All entries are to be quoted exactly; the images stay out of the copy.

═════ Source information ═════

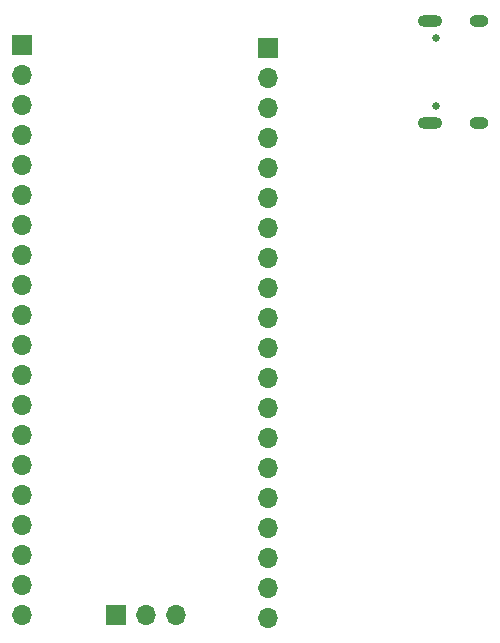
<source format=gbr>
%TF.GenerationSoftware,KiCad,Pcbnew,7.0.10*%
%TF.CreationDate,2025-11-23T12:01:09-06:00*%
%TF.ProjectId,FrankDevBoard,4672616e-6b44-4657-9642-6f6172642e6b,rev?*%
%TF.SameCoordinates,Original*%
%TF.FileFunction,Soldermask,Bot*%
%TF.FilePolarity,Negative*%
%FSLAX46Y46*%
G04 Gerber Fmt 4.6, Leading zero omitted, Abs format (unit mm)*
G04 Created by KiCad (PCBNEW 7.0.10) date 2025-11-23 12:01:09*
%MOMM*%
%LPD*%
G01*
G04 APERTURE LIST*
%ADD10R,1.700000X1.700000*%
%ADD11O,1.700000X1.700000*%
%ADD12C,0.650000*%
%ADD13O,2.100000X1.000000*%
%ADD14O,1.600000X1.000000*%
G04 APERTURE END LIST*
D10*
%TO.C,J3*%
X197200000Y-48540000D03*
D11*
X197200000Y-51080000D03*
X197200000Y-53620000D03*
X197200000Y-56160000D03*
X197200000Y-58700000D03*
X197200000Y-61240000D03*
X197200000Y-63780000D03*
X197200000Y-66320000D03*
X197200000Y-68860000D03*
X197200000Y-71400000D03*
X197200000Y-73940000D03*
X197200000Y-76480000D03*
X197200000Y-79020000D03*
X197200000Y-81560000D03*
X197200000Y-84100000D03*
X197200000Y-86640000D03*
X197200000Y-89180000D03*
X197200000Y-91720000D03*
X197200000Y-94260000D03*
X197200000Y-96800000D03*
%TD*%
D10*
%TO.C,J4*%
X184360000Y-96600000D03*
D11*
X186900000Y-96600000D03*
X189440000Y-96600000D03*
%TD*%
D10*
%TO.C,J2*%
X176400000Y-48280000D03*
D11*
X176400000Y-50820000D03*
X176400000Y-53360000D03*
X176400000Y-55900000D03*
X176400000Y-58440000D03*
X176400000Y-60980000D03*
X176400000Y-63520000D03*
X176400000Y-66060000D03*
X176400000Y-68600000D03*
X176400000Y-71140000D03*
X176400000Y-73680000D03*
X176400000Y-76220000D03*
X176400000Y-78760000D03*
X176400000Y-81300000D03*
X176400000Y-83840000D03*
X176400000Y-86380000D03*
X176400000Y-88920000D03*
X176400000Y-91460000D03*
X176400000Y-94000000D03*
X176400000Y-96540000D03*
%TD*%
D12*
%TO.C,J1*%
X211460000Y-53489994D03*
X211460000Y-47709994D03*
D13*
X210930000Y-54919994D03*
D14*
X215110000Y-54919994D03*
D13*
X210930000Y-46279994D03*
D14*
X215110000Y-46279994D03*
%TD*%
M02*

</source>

═════

_Answer to this exercise_
<source format=gbr>
%TF.GenerationSoftware,KiCad,Pcbnew,7.0.10*%
%TF.CreationDate,2025-11-23T12:01:09-06:00*%
%TF.ProjectId,FrankDevBoard,4672616e-6b44-4657-9642-6f6172642e6b,rev?*%
%TF.SameCoordinates,Original*%
%TF.FileFunction,Soldermask,Bot*%
%TF.FilePolarity,Negative*%
%FSLAX46Y46*%
G04 Gerber Fmt 4.6, Leading zero omitted, Abs format (unit mm)*
G04 Created by KiCad (PCBNEW 7.0.10) date 2025-11-23 12:01:09*
%MOMM*%
%LPD*%
G01*
G04 APERTURE LIST*
%ADD10R,1.700000X1.700000*%
%ADD11O,1.700000X1.700000*%
%ADD12C,0.650000*%
%ADD13O,2.100000X1.000000*%
%ADD14O,1.600000X1.000000*%
G04 APERTURE END LIST*
D10*
%TO.C,J3*%
X197200000Y-48540000D03*
D11*
X197200000Y-51080000D03*
X197200000Y-53620000D03*
X197200000Y-56160000D03*
X197200000Y-58700000D03*
X197200000Y-61240000D03*
X197200000Y-63780000D03*
X197200000Y-66320000D03*
X197200000Y-68860000D03*
X197200000Y-71400000D03*
X197200000Y-73940000D03*
X197200000Y-76480000D03*
X197200000Y-79020000D03*
X197200000Y-81560000D03*
X197200000Y-84100000D03*
X197200000Y-86640000D03*
X197200000Y-89180000D03*
X197200000Y-91720000D03*
X197200000Y-94260000D03*
X197200000Y-96800000D03*
%TD*%
D10*
%TO.C,J4*%
X184360000Y-96600000D03*
D11*
X186900000Y-96600000D03*
X189440000Y-96600000D03*
%TD*%
D10*
%TO.C,J2*%
X176400000Y-48280000D03*
D11*
X176400000Y-50820000D03*
X176400000Y-53360000D03*
X176400000Y-55900000D03*
X176400000Y-58440000D03*
X176400000Y-60980000D03*
X176400000Y-63520000D03*
X176400000Y-66060000D03*
X176400000Y-68600000D03*
X176400000Y-71140000D03*
X176400000Y-73680000D03*
X176400000Y-76220000D03*
X176400000Y-78760000D03*
X176400000Y-81300000D03*
X176400000Y-83840000D03*
X176400000Y-86380000D03*
X176400000Y-88920000D03*
X176400000Y-91460000D03*
X176400000Y-94000000D03*
X176400000Y-96540000D03*
%TD*%
D12*
%TO.C,J1*%
X211460000Y-53489994D03*
X211460000Y-47709994D03*
D13*
X210930000Y-54919994D03*
D14*
X215110000Y-54919994D03*
D13*
X210930000Y-46279994D03*
D14*
X215110000Y-46279994D03*
%TD*%
M02*

</source>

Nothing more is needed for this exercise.